No sé si la acusación era explícita: ¿pusilánime yo? Inmediatamente, fui a desnudar el significado. Si el diccionario no me malinterpretó, el origen latino de la palabra tiene dos raíces: pusillus, que significa pequeño o insignificante, y animus, que se podría traducir como ánimo o espíritu.

En consecuencia, si sumamos etimologías, una persona calificada de ese modo, pusilánime, sería alguien con el espíritu pequeño, débil, falto de valor, que no encuentra el coraje por ningún lado. Por supuesto, no se mostraría valiente ante situaciones que requieran firmeza.

No me costaba reflejarme en la definición, pero no por no ser capaz de redactar un artículo relacionado con Henry Kissinger, personaje que siempre representó, para mí, lo peor de la condición humana.

Recuerdo como si fuese hoy cuando en el año 1973 le otorgaron el Premio Nobel de la Paz.

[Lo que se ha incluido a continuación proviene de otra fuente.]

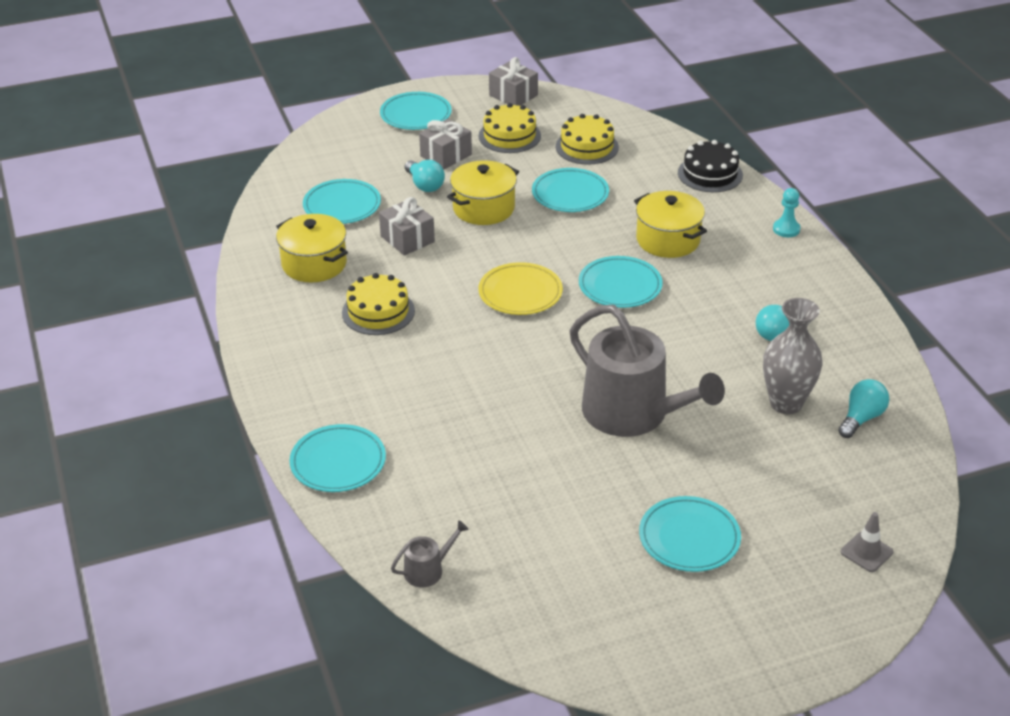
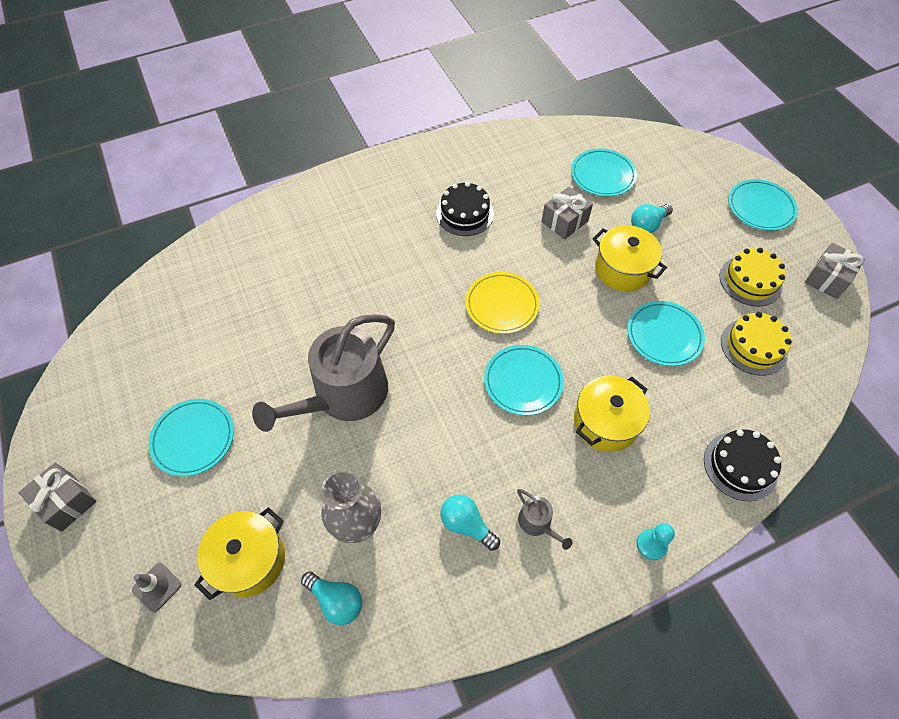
camera: 85 degrees right, 20 degrees up
yellow pot [276,214,348,282] -> yellow pot moved to [194,507,285,600]
turquoise plate [289,424,386,492] -> none
yellow cake [342,273,415,335] -> black cake [436,182,494,236]
grey watering can [391,520,469,587] -> grey watering can moved to [517,489,573,550]
grey gift [419,119,472,170] -> grey gift moved to [18,463,97,532]

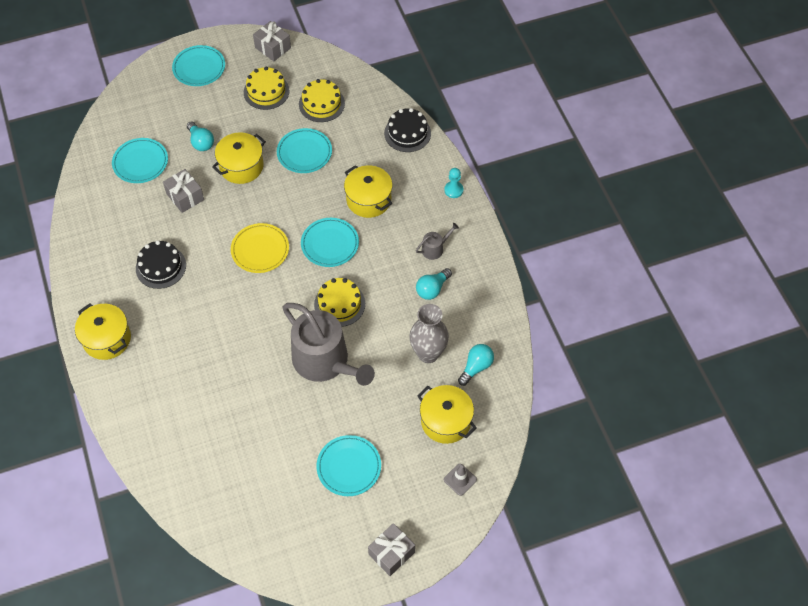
camera: 85 degrees left, 0 degrees up
none -> yellow pot [75,303,131,360]
none -> yellow cake [314,278,365,327]

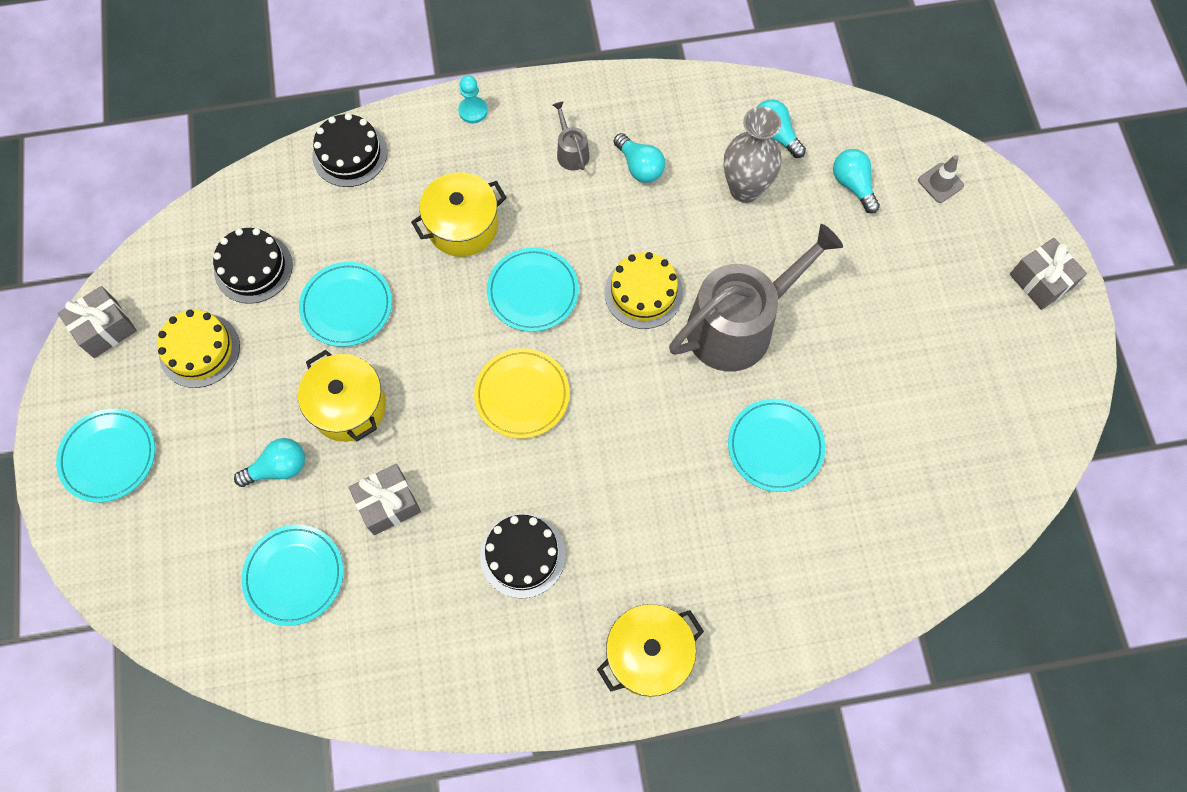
camera: 80 degrees left, 10 degrees up
yellow cake [299,79,345,122] -> black cake [213,228,293,304]
turquoise plate [316,435,381,496] -> turquoise plate moved to [728,399,825,492]
yellow pot [417,385,477,444] -> turquoise light bulb [833,149,880,214]

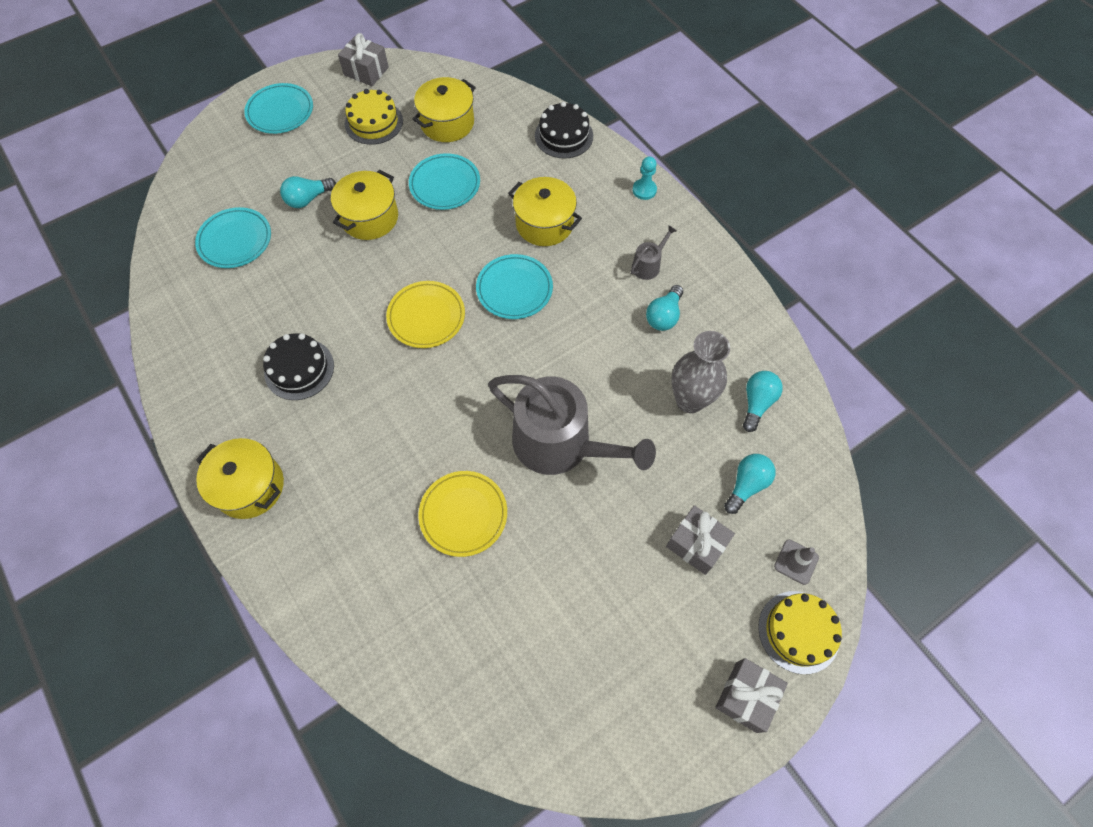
camera: 65 degrees right, 5 degrees down
black cake [213,228,293,304] -> yellow pot [412,77,476,142]
turquoise light bulb [234,438,305,487] -> turquoise light bulb turned 105 degrees clockwise [280,176,336,208]
grey gift [348,464,421,535] -> grey gift moved to [666,505,735,575]
yellow cake [605,252,683,329] -> yellow cake moved to [758,591,842,674]
turquoise plate [728,399,825,492] -> yellow plate [418,471,507,557]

El galardón venía envuelto en razones que no lo eran, “por sus esfuerzos para negociar el alto el fuego en la guerra de Vietnam”, fuego que se había encargado de mantener, incrementar, transformarlo en abrasador, con medias verdades y muchas mentiras.

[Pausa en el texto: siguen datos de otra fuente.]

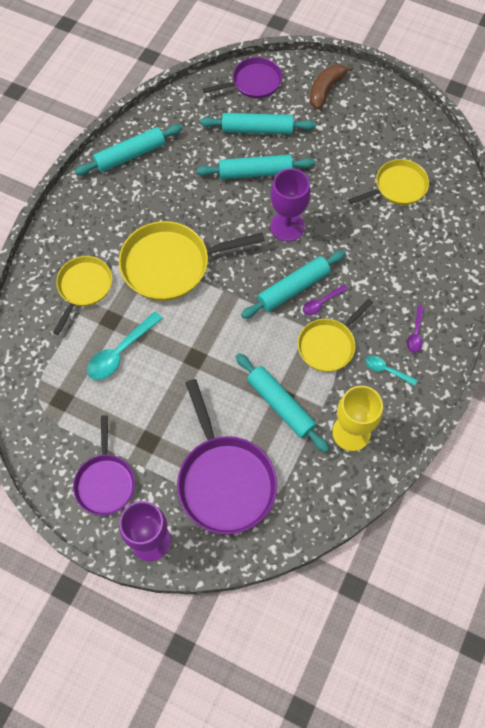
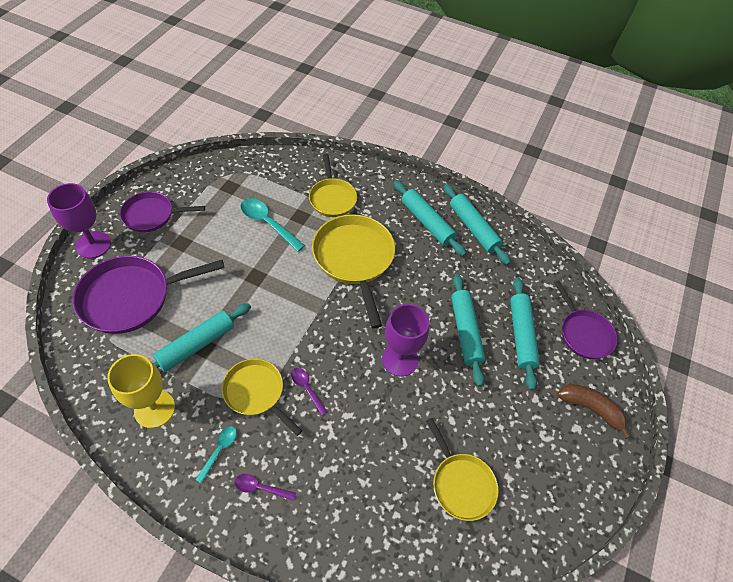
camera: 85 degrees right, 10 degrees down
yellow pan [53,256,112,335] -> yellow pan turned 60 degrees clockwise [309,154,357,217]
turquoise rolling pin [241,250,346,319] -> turquoise rolling pin moved to [394,181,466,256]

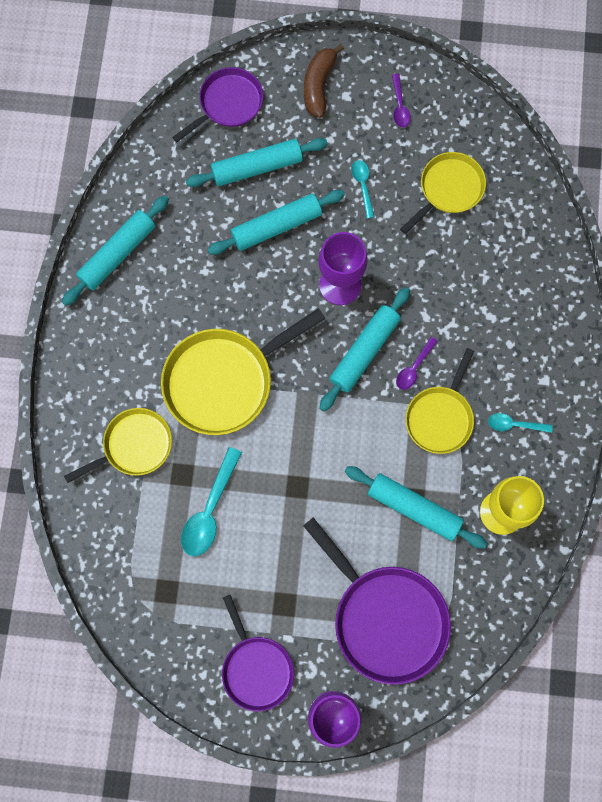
camera: 105 degrees left, 20 degrees up
purple spoon [234,474,296,501] -> purple spoon moved to [392,73,411,128]
turquoise rolling pin [394,181,466,256] -> turquoise rolling pin moved to [319,287,410,411]
none -> turquoise spoon [351,160,374,218]

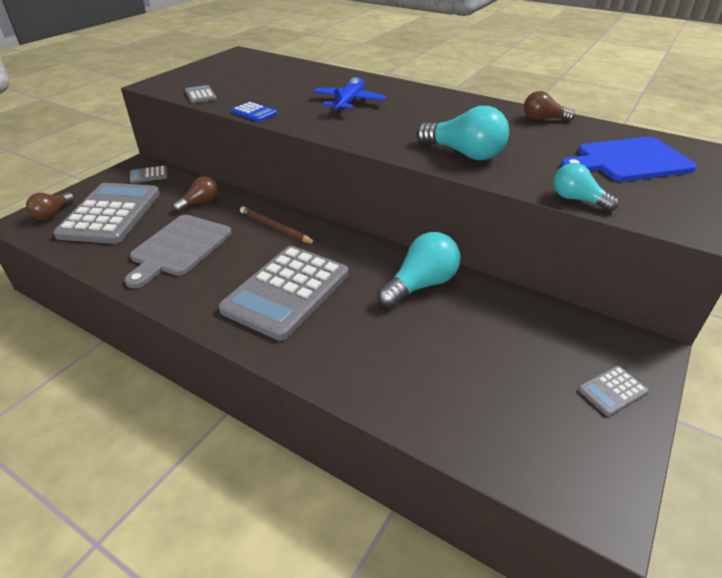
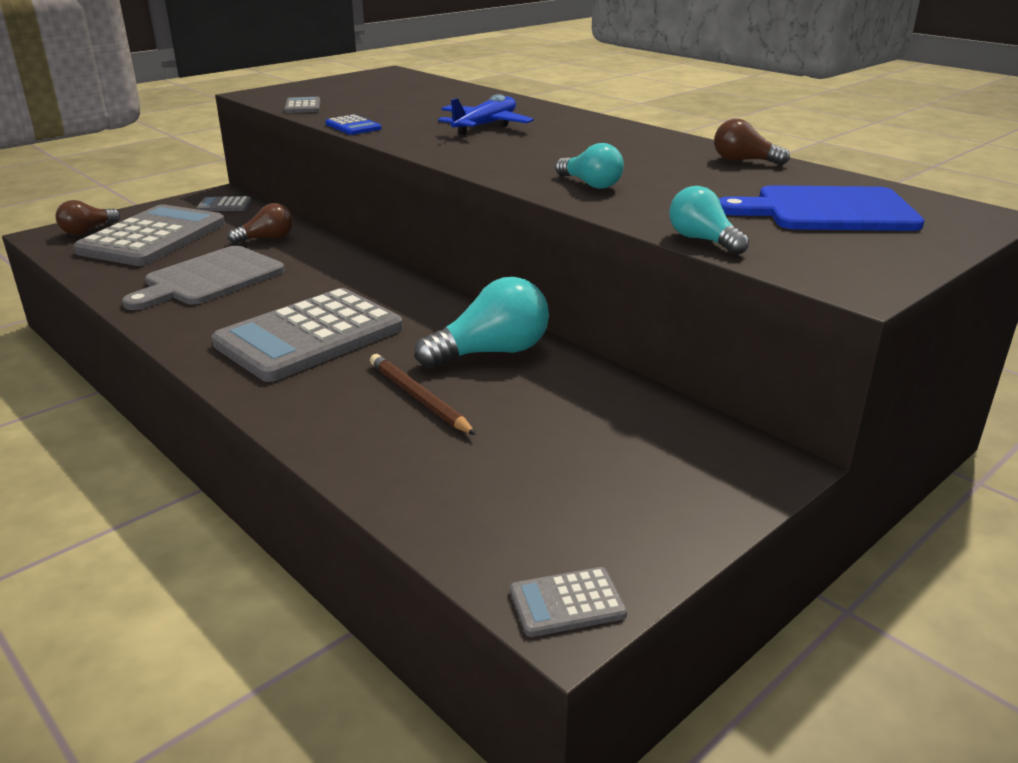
camera: 15 degrees right, 10 degrees down
brown pencil [240,206,316,244] -> brown pencil moved to [370,354,476,435]
turquoise light bulb [416,106,509,160] -> turquoise light bulb [555,143,624,189], size x0.61
grey calculator [578,366,649,417] -> grey calculator moved to [510,567,627,637]

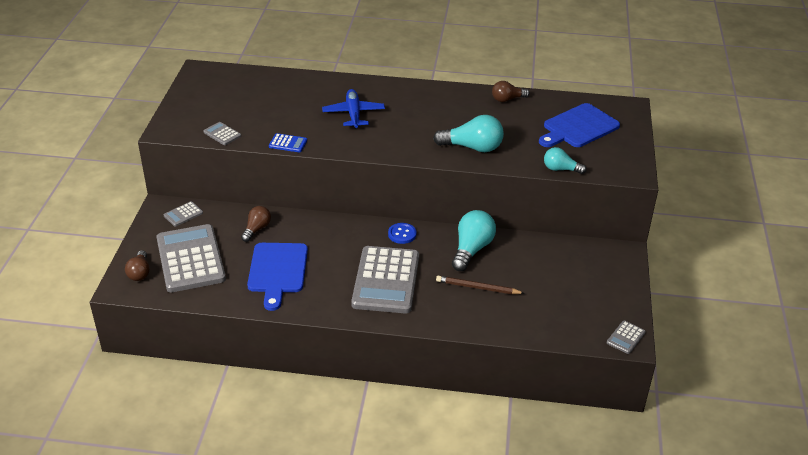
camera: 40 degrees left, 10 degrees up
grey cutting board [122,246,285,310] -> blue cutting board [247,243,308,311]
turquoise light bulb [555,143,624,189] -> turquoise light bulb [433,115,504,152], size x1.65
none -> blue button [388,223,416,244]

Durante el gobierno de Richard Nixon ostentó cargos importantes, y ya sea como Secretario de Estado o Asesor de Seguridad Nacional, tuvo permiso y lo utilizó, para hacer y deshacer políticas criminales, sobre todo en Vietnam y Camboya.

En la primera, el genocidio se actualiza como gran protagonista en el Museo de la Guerra de la ciudad de Ho Chi Minh, antigua Saigón.

Si uno tiene la suficiente entereza como para no mirar hacia otro lado, podrá comprobar, in situ, la “contabilidad” y los desastres ocasionados por las bombas, lanzallamas, minas antipersona, y el agente naranja.

Más de 40 millones de litros del supervenenoso herbicida se lanzaron a lo largo de una década, y sus consecuencias, medio siglo después, aún persisten en la población.

Se cuentan por millones los afectados de aquel terror químico, que fue vomitado desde aviones que seguían la estela de órdenes firmadas por “señores de orden” desde oficinas con sillones mullidos.

Tuvo tiempo Henry Kissinger, en su larga vida, para vincularse a personajes de calaña parecida a la suya, cuanto peor mejor si eran favorables a los intereses de los EE. UU.

Amigo de inmorales que prestaron botas, puños y metralla para violar los derechos humanos en América del Sur, en Asia, África, allí donde no importaban vidas, ética, tratados ni convenciones, siempre y cuando se premiasen los intereses geo estratégicos o políticos del imperio.

En el año 1973, el mismo en que sonrió al recibir el Premio Nobel de la Paz, tuvo un papel preponderante en el derrocamiento de Salvador Allende, presidente elegido democráticamente en Chile, originando un capítulo de ignominia que todavía se está escribiendo.

Nunca, y tiempo tuvo para eso en su prolongada existencia, pidió perdón. Nunca asumió responsabilidades, ni mencionó errores. Tampoco fue capaz de repetir la cantidad de mentiras que había pronunciado, a pesar de que estaban claramente enunciadas en informes que habían sido publicados en la prensa.

Y no lo hizo porque le importaba poco lo que pensara la gente común, se movía entre poderosos; la ciudadanía no era suficientemente importante para necesitar dar cuentas ante ella.

No hace falta valor para hablar mal de una persona capaz de conversar o abrazar a tipos como Augusto Pinochet, Gaddafi, o el dictador Suharto de Indonesia.

Al concluir su carrera siguió siendo una figura con influencia en la política internacional, y, de vez, en cuando, asomaba su cara para pontificar desde la consultoría privada de la que obtenía dividendos.

En el museo del horror mencionado arriba, en un cartel al lado de los desastres que se produjeron por la guerra en la antigua Indochina, hay una inscripción con una cita de la Declaración de la Independencia de los EE. UU., la misma que juraron y siguen jurando respetar todos los gobernantes.

De haberlo hecho, el señor que hoy glosamos, los que estaban encima y debajo de él en el orden jerárquico, podrían haber ingresado, a la hora de la muerte, en el panteón de los justos.

“Sostenemos como evidentes estas verdades: que los hombres son creados iguales; que son dotados por su Creador de ciertos derechos inalienables; que entre estos están la vida, la libertad y la búsqueda de la felicidad.”